--- PROBLEM REQUIREMENTS ---
Nothing but the lines from the one with "index tip: (671, 835)" through the end of the listing below should appear in your reply, each copied exactly.
━━━━
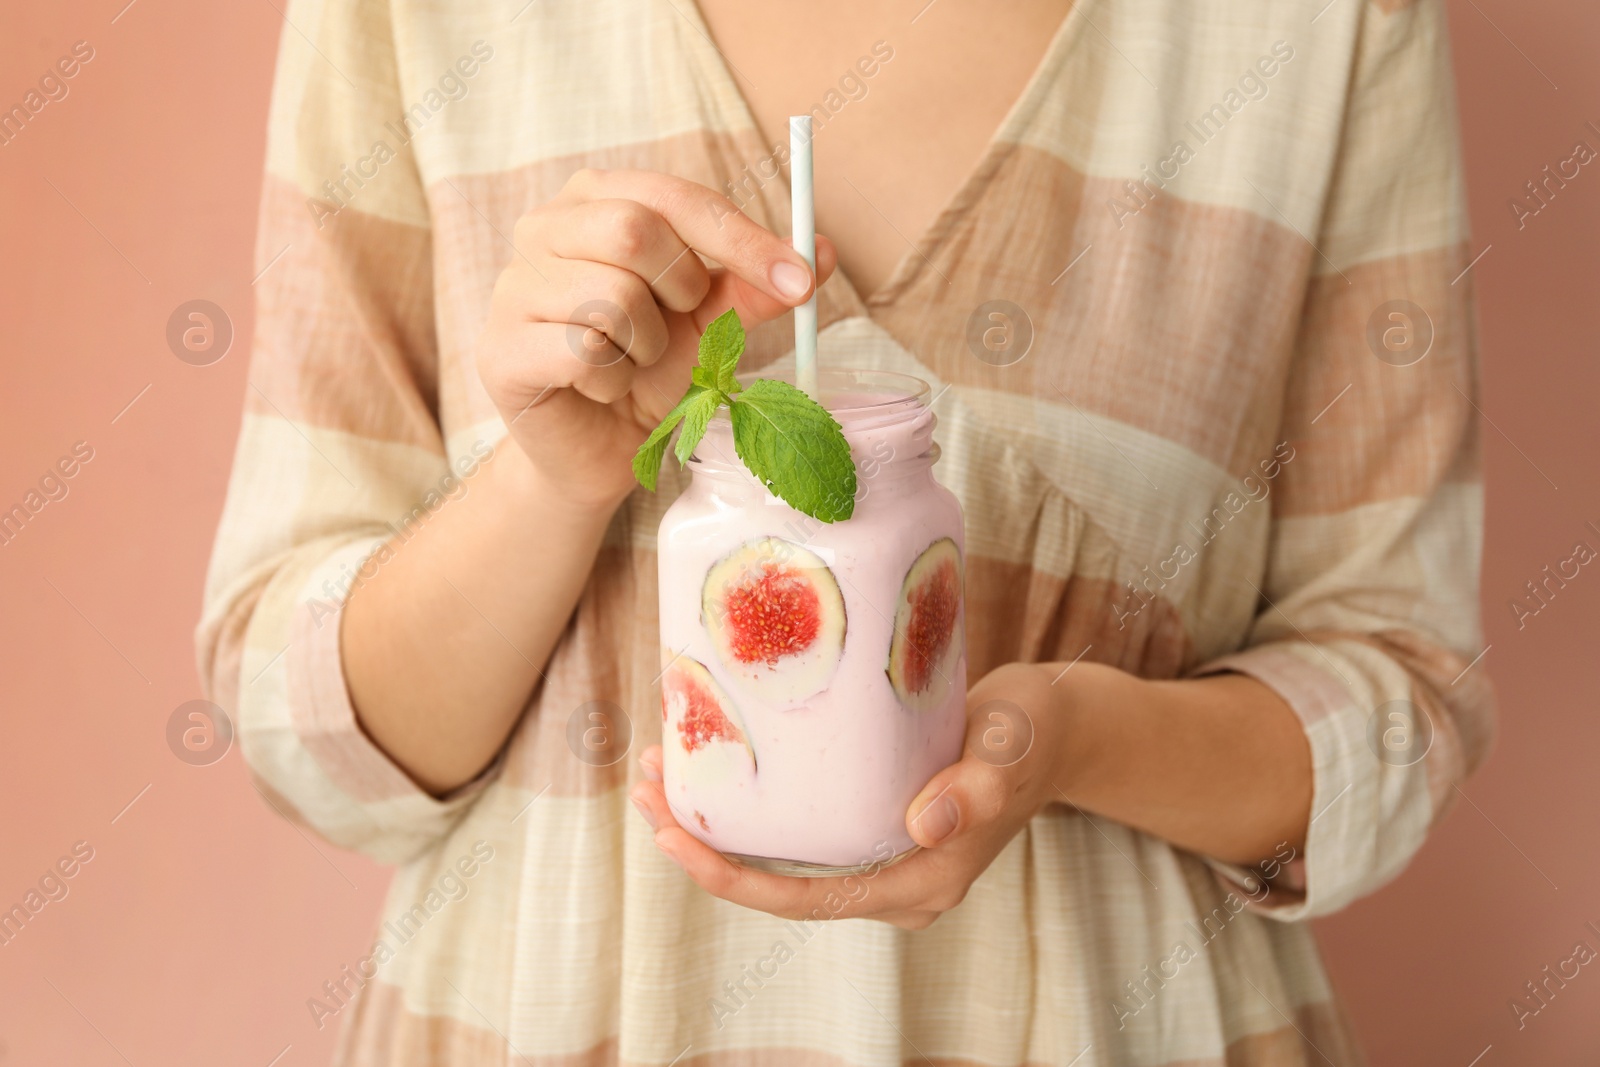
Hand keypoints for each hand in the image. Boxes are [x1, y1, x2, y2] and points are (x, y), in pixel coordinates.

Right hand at [475, 168, 836, 510]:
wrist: (601, 450)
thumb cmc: (649, 370)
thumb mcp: (713, 323)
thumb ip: (756, 286)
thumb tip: (822, 251)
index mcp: (597, 199)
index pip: (675, 196)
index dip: (742, 238)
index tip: (799, 278)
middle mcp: (544, 227)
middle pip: (631, 230)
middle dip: (678, 292)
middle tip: (677, 328)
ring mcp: (512, 286)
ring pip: (610, 298)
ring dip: (646, 348)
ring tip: (631, 365)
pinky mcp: (500, 347)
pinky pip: (582, 351)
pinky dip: (613, 380)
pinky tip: (599, 389)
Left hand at [629, 662, 1068, 929]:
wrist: (1056, 729)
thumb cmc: (1034, 733)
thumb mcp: (1011, 746)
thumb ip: (977, 785)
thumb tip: (926, 824)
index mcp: (922, 881)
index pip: (805, 901)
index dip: (730, 877)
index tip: (671, 835)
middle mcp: (893, 882)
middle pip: (779, 884)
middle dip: (703, 844)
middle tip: (644, 783)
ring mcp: (882, 856)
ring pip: (782, 858)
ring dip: (717, 821)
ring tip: (659, 767)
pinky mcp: (874, 824)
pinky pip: (799, 831)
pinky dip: (751, 805)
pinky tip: (714, 762)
━━━━
--- SOLUTION TO THE EXERCISE ---
index tip: (671, 835)
middle mcp: (893, 882)
middle pip: (779, 884)
middle dip: (703, 844)
middle tip: (644, 783)
ring mcp: (882, 856)
ring pip: (782, 858)
ring dip: (717, 821)
ring tip: (659, 767)
pinky mcp: (874, 824)
pinky pip: (799, 831)
pinky dip: (751, 805)
pinky tip: (714, 762)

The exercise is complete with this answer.